Methods: We examined family status in women who at recruitment to the UK IBD Bioresource had not had children yet via an electronic survey. The primary outcome was the proportion of women with voluntary childlessness. Secondary outcomes were factors associated with family planning status.
Results: Of 326 responders, 10.7% had either given birth, were currently pregnant or were currently trying to conceive; 12.6% were planning to conceive within 12 months; 54.4% were contemplating conception in the distant future (vague plans); and 22.3% were voluntarily childless. Factors associated with family planning status fell into three areas: general background (age, household income, perceived support to raise a child), relationship status (sexual orientation, being single, not cohabiting, perception of being 'in the right relationship to raise a child', perception of a good sex life) and the expression of having a child as a goal in life. On binary logistics regression analysis with voluntary childlessness versus vague family plans as the outcomes of choice, having a household income of <£30,000 (p = 0.046), not seeing a child as a life goal (p < 0.0001) and identifying as lesbian or bisexual (p = 0.047) were independent predictors of voluntary childlessness.

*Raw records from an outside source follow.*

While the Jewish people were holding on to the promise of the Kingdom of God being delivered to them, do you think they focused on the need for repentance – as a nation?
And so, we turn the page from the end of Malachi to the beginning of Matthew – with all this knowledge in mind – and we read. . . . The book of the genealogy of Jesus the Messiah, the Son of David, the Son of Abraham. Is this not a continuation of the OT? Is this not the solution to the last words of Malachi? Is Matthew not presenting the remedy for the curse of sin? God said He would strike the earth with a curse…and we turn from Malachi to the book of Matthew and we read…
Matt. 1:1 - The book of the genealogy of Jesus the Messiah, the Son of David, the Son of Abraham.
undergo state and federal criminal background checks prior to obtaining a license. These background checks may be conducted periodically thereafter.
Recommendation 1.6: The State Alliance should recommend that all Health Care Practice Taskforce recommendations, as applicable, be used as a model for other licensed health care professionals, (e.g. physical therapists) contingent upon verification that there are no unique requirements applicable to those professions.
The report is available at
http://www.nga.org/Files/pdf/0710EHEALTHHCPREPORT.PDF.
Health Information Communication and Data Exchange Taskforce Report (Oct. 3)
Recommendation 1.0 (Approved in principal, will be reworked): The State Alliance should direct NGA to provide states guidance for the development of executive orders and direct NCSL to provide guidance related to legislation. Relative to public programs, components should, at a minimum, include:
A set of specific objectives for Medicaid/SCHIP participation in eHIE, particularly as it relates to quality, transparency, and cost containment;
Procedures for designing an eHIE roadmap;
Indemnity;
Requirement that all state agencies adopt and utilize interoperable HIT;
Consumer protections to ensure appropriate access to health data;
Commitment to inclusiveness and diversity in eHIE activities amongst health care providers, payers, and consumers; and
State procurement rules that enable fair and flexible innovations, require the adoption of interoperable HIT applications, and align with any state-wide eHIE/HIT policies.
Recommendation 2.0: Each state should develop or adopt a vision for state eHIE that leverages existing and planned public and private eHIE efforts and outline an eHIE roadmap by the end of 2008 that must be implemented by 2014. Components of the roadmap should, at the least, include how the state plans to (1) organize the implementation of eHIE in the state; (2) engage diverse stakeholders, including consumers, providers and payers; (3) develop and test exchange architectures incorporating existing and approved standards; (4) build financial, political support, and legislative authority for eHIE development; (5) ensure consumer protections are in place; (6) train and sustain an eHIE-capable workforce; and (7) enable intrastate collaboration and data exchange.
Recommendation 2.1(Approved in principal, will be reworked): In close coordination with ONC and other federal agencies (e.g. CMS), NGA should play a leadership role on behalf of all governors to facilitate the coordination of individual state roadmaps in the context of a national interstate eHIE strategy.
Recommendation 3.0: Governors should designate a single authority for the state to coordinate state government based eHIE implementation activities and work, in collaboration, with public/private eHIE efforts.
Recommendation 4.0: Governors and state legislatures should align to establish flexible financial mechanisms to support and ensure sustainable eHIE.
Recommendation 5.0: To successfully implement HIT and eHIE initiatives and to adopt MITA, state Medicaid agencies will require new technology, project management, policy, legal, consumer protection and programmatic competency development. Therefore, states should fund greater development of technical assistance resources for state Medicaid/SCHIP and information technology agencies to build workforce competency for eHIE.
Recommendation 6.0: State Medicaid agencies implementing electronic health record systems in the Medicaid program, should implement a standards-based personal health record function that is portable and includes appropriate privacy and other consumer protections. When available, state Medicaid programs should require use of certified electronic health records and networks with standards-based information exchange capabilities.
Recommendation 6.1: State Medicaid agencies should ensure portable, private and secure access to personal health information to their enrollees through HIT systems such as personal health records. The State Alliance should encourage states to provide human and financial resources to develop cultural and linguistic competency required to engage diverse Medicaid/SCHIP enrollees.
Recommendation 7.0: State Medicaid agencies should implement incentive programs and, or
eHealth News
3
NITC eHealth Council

Conclusions: Clinicians should consider sexual orientation, income, younger age, current relationship and lack of expression of having a child as a life goal as important factors for family planning when providing care. Pre-pregnancy advice should be made widely available for women with IBD.
Keywords: family planning; inflammatory bowel disease; pregnancy; voluntary childlessness.
Conflict of interest statement
CPS has received unrestricted research grants from Warner Chilcott, Janssen and AbbVie, has provided consultancy to Warner Chilcott, Dr Falk, AbbVie, Takeda, Fresenius Kabi, Galapagos, Ferring, RedX, Arena and Janssen, and had speaker arrangements with Warner Chilcott, Dr Falk, AbbVie, MSD, Pfizer, Celltrion and Takeda. MJB has received grants and travel expenses from Vifor International and Tillots Pharma, outside of the submitted work. He has also received additional grants from NIHR, Norgine Pharma and Pharmacosmos outside of the submitted work.